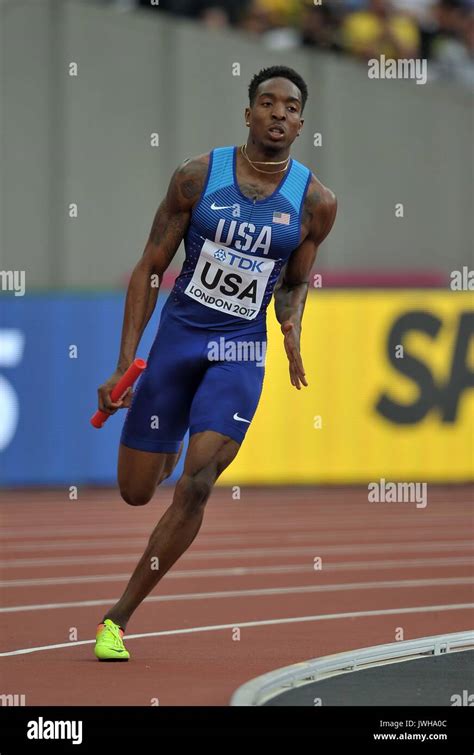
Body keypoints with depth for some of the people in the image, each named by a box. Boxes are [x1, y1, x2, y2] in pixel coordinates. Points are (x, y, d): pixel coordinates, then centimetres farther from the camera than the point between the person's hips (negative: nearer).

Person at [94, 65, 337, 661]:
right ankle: (171, 448, 47)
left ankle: (118, 618, -8)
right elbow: (150, 268, 0)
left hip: (241, 351, -1)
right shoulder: (198, 176, -6)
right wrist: (125, 362, -6)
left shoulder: (316, 202, -4)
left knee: (196, 486, -18)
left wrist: (291, 330, -9)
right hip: (177, 336, 1)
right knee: (135, 492, 7)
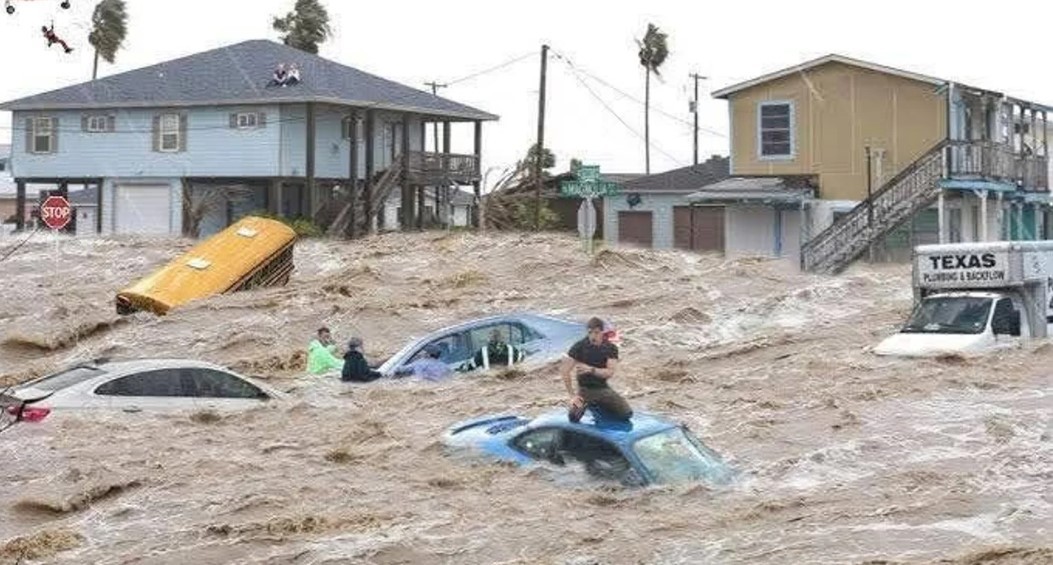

——

**Exercise**. Put every line of the records above into a numbered list, skipping any blank lines. Leave the pictures out.

**Your response**.
1. Body keypoints with depth for some of the people in the image, each named by a box. Boxes are [x1, y1, x2, y2] in pixel coordinates. Points are (x, y, d): pixel coordinates, then centimetres farther from the camera than the point between the person's hips (negative: nearer).
2. Person at [94, 65, 337, 661]:
3. right ankle: (171, 448, 47)
4. left ankle: (118, 618, -8)
5. right elbow: (150, 268, 0)
6. left hip: (241, 351, -1)
7. right shoulder: (198, 176, -6)
8. right wrist: (125, 362, -6)
9. left shoulder: (316, 202, -4)
10. left knee: (196, 486, -18)
11. left wrist: (291, 330, -9)
12. right hip: (177, 336, 1)
13. right knee: (135, 492, 7)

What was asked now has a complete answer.